Предложенный текст.
◇ ◇ ◇
Конформистом? Я бы назвал себя
разносторонним человеком.
Давайте разберемся, что значит
конформист. Конформист – тот, кто
идет на соглашение с чем-то, что
ему неприятно или противоречит
убеждениям. Я ничего в жизни не
сделал из того, что бы шло вразрез
с моими представлениями, как это
должно быть. Я делаю только то, что
мне нравится. То, что мне не
нравится, не делаю. При чем тут
конформизм? Если вы придумали
себе меня другого, то это
заблуждение. Я-то себя знаю лучше.
◇ ◇ ◇
Данные координат ключевых точек:
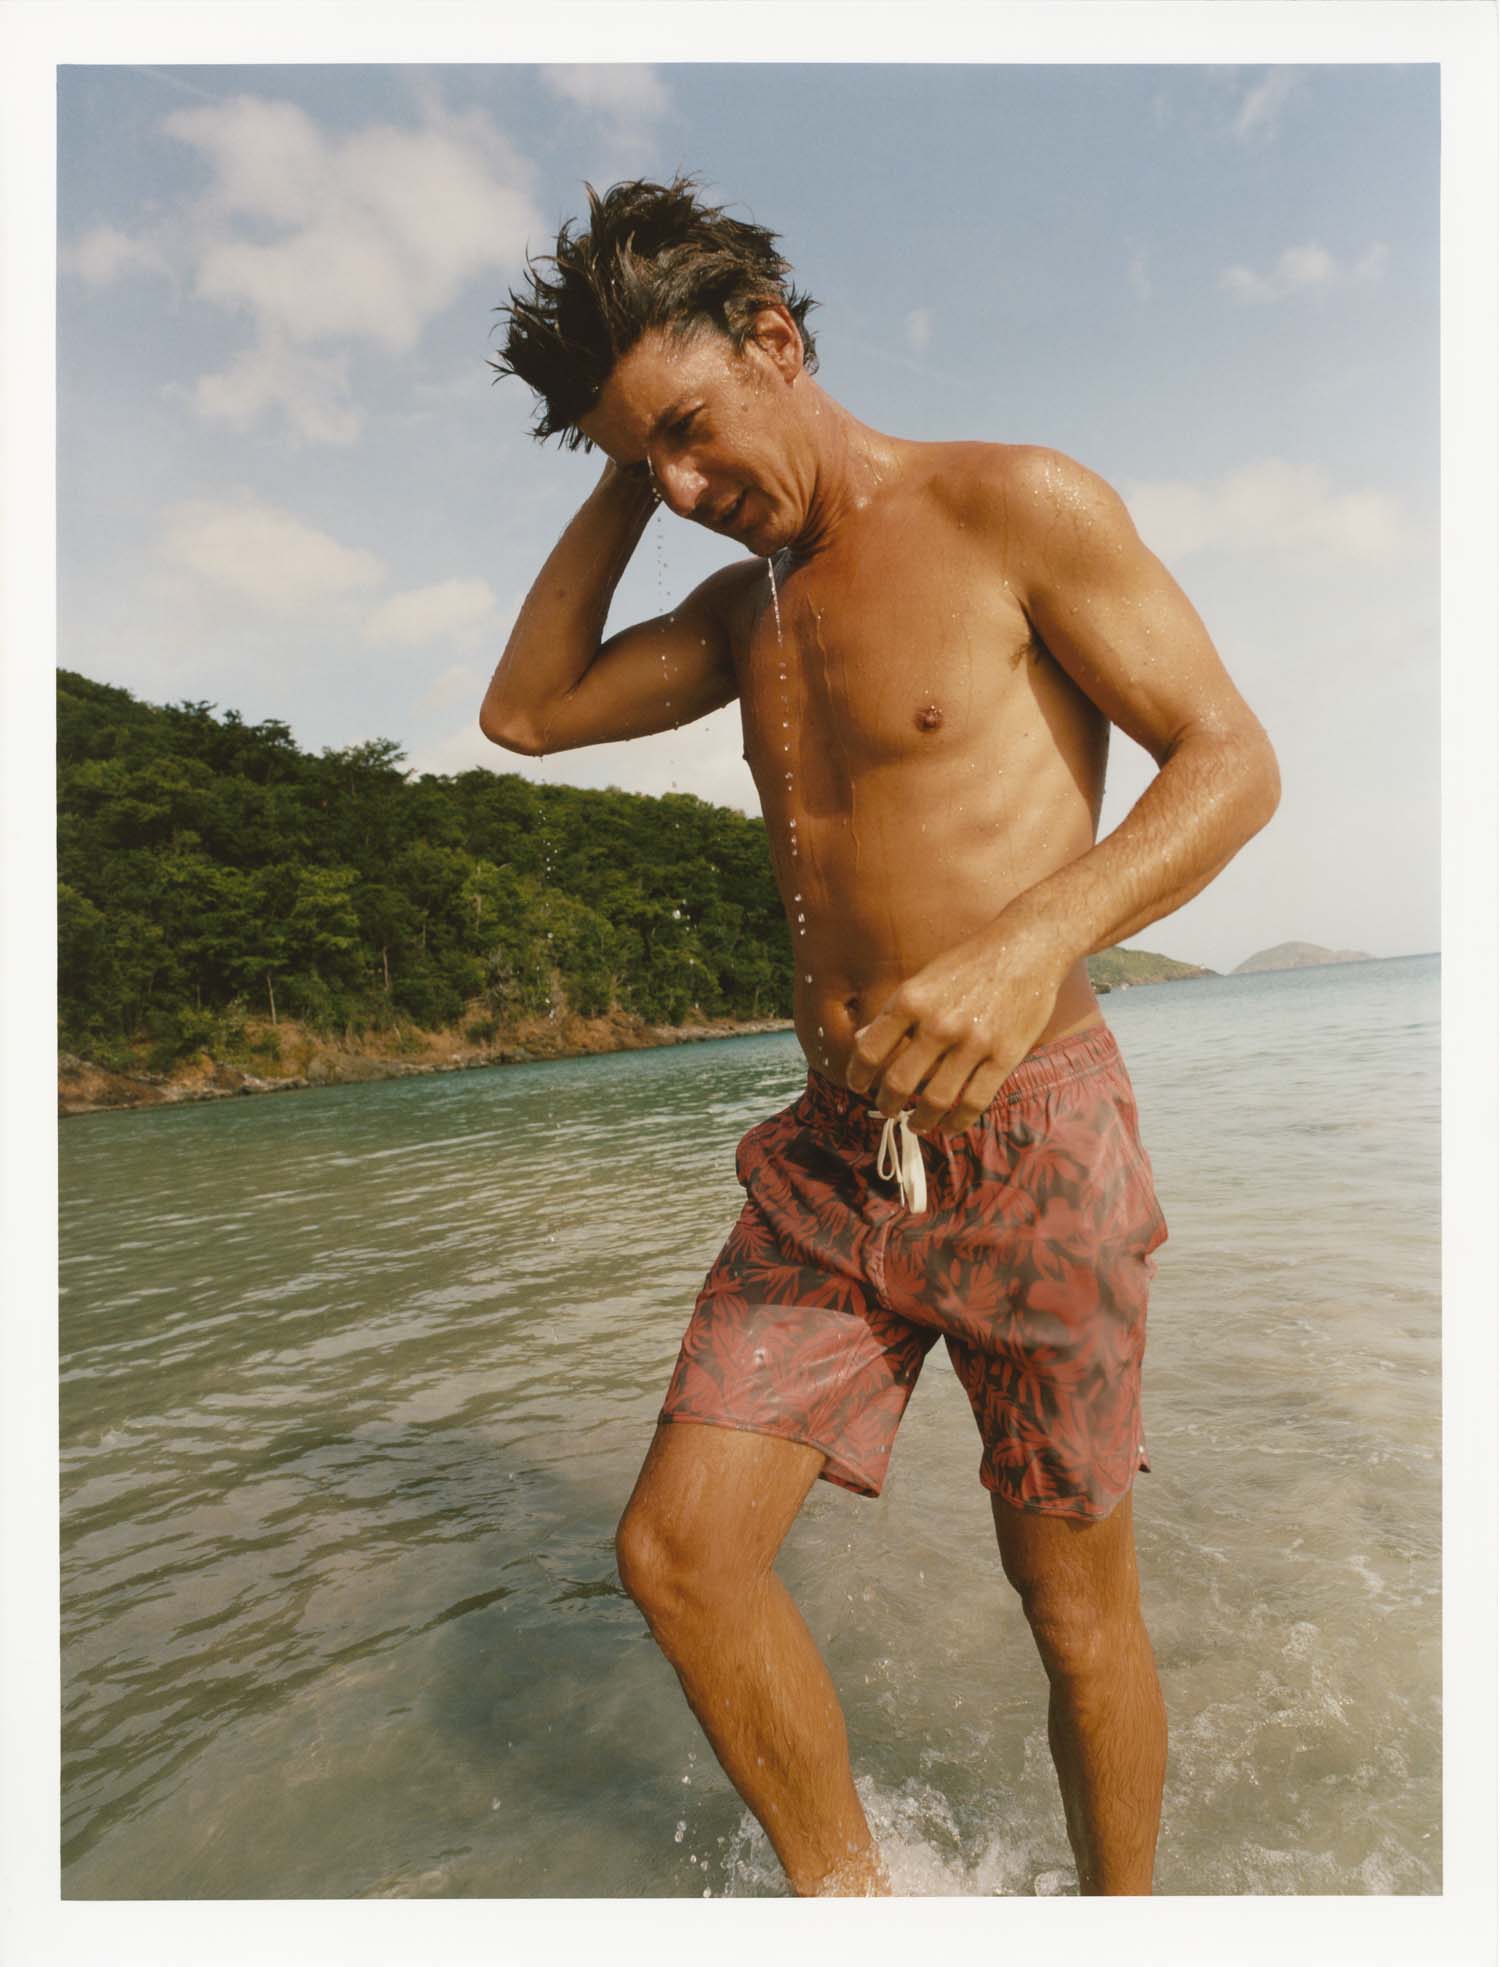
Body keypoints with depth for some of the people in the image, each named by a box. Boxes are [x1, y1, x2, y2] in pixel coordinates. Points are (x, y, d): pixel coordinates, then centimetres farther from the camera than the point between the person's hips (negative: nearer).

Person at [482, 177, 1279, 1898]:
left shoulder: (1017, 507, -5)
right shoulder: (745, 606, 14)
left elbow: (1232, 760, -10)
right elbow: (528, 713, 16)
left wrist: (1033, 942, -29)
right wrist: (622, 487, 9)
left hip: (1030, 1138, -5)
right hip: (833, 1158, 6)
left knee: (1074, 1605, 11)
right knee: (676, 1552, 1)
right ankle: (844, 1900, 26)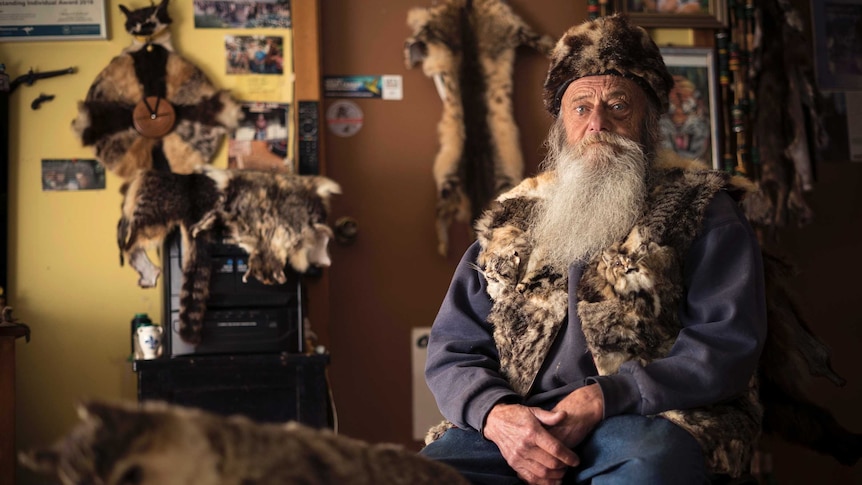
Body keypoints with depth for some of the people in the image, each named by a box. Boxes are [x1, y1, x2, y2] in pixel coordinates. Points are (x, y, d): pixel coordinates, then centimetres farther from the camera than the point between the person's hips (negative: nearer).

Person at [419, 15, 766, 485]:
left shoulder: (700, 209, 11)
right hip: (518, 424, 3)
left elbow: (730, 342, -2)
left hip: (652, 419, -2)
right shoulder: (510, 222, 20)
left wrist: (605, 398, -15)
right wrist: (494, 413, -9)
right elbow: (451, 350, 14)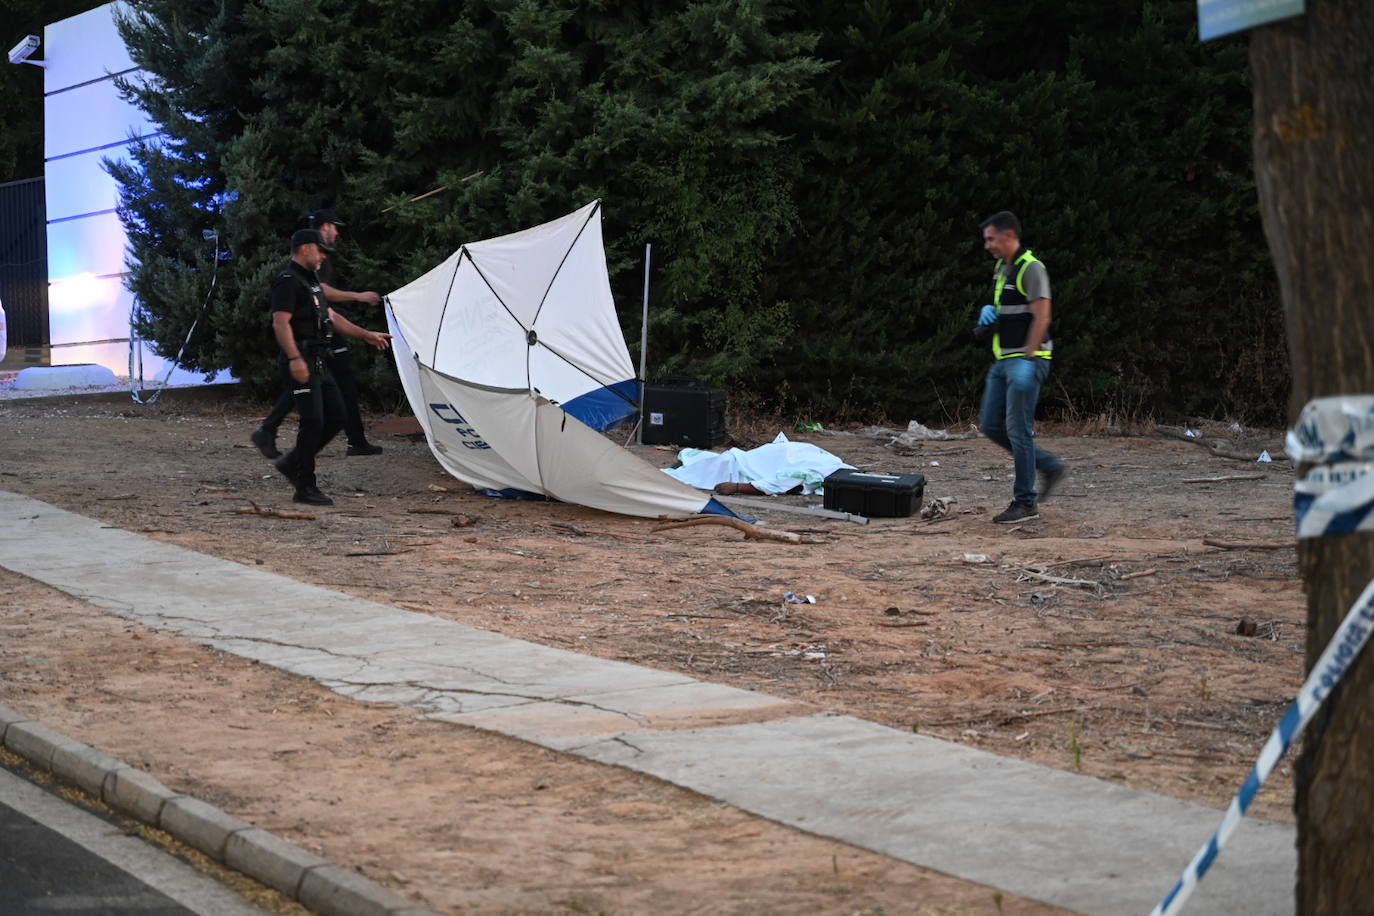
◇ ◇ ◇
Задание.
Ответьте по предложенному тексту о конформизме на три вопроса:
(a) Каким человеком предпочитает назвать себя говорящий?
(b) Как в тексте определяется конформист?
(c) Как, по словам говорящего, он поступает с тем, что ему не нравится?

Ответ.
(a) Разносторонним человеком.
(b) Это тот, кто идет на соглашение с чем-то, что ему неприятно или противоречит убеждениям.
(c) Он этого не делает.